Mekton also did a pretty decent job via its static damage vs. hit locations (with levels that ranged from injured to severed/mangled beyond hope of recovery) and armor as stopping power that degraded with each hit also provided fairly realistic results.

Neither would translate well to the level of abstraction you typically see in D&D though, nor to the flat distribution of a single d20 check.

Toadmaster

Quote from: Graewulf;1059301In my game, weapon damage is static for each weapon (for example, regardless of who wields it, all spears do +5 damage, all battleaxes do +4 damage, all short swords do +3 damage, etc.).
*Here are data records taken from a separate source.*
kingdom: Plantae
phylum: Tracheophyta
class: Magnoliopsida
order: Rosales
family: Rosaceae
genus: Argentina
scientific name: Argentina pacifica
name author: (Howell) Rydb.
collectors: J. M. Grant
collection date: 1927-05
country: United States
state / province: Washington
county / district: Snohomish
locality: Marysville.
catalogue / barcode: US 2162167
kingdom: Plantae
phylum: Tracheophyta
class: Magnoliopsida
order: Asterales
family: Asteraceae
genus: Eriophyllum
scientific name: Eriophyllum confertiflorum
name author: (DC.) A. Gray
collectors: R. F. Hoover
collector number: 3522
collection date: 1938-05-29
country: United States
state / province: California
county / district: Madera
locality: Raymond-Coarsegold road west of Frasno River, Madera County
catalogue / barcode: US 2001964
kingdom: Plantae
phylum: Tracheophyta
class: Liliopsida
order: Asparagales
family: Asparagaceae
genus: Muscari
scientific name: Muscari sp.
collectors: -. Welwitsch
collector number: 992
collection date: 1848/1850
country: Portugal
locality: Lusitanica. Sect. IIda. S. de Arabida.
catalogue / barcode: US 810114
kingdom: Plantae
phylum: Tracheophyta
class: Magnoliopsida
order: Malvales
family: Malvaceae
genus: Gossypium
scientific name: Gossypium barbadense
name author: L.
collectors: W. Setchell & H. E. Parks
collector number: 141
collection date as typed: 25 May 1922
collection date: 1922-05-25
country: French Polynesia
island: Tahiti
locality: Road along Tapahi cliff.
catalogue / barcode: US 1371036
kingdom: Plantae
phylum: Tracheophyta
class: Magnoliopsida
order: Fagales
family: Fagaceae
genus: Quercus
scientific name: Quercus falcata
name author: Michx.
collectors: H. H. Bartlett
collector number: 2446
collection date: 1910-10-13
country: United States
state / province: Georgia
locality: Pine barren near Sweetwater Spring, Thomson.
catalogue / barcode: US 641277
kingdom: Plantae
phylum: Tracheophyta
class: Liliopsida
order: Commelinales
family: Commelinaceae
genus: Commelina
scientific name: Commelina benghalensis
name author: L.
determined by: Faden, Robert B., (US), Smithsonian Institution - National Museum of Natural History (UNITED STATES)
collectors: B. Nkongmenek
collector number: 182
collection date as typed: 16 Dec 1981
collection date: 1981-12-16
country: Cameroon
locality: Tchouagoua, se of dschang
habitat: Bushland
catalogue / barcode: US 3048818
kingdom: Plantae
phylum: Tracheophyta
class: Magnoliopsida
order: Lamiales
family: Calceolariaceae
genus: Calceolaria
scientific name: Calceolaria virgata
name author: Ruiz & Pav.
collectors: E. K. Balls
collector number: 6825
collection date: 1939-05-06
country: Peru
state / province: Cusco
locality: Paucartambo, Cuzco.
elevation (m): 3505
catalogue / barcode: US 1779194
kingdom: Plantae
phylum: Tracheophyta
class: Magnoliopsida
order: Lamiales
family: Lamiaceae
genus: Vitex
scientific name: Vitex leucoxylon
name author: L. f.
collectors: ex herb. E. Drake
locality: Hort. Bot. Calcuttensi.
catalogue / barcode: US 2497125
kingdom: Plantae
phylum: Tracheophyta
Total damage dealt on a hit will vary, however, by character (some classes have a higher potential for damage), weapon damage type (slashing, piercing, etc.), and whether or not the attack hit an area protected by armor or not. Weapons are inanimate objects. Their effectiveness and potential should be based far more on the skill/training of the wielder than the weapon itself.

That is kind of how GURPS does things. While I understand the concept of just adding a bonus to damage, and even agree to a point, I just don't personally care for that method.


If you think about it though, most games give to hit and / or damage bonuses based on strength and dexterity / agility, so is there really that much difference between 1d4 for a dagger and 1d8 for a battle axe and bonuses to hit and damage for high STR / Dex and damage based on the wielder (lets say 1d4 to 1d8 for the normal human stat range) and +0 for a dagger / +4 for a battle axe?

Skarg

#43
Quote from: jhkim;1059292I don't think anyone here has suggested that all weapons do the same damage - rather reducing the differentiation to eliminate differences between, for example, a morningstar and war pick or spear vs trident. I gave some specific examples earlier.

Doesn't the very first post in this thread ask exactly that? i.e.:
Quote from: RPGPundit;1058998Do you want your melee weapons to have more sophisticate differences between each of them? Or are you fine with a short sword, spear, mace, hammer and handaxe all doing 1d6 and being basically interchangeable?
(my bold)
Or did I over-apply that, and RPGPundit meant not like White Box 0D&D (where really almost every weapon does 1d6), but merely games where certain weapons are interchangeable, but several are not?

Armchair Gamer

Quote from: HappyDaze;1059265Did anyone actually use those "weapon vs. armor types" (or whatever they were specifically called) tables from AD&D? I remember looking them over and we all just took a pass on them (just like the unarmed attack rules from that edition's DMG). I think that was an example of too much weapon detail.

  IMO, the logical conclusion of those tables is Arms Law. This is not necessarily a bad thing.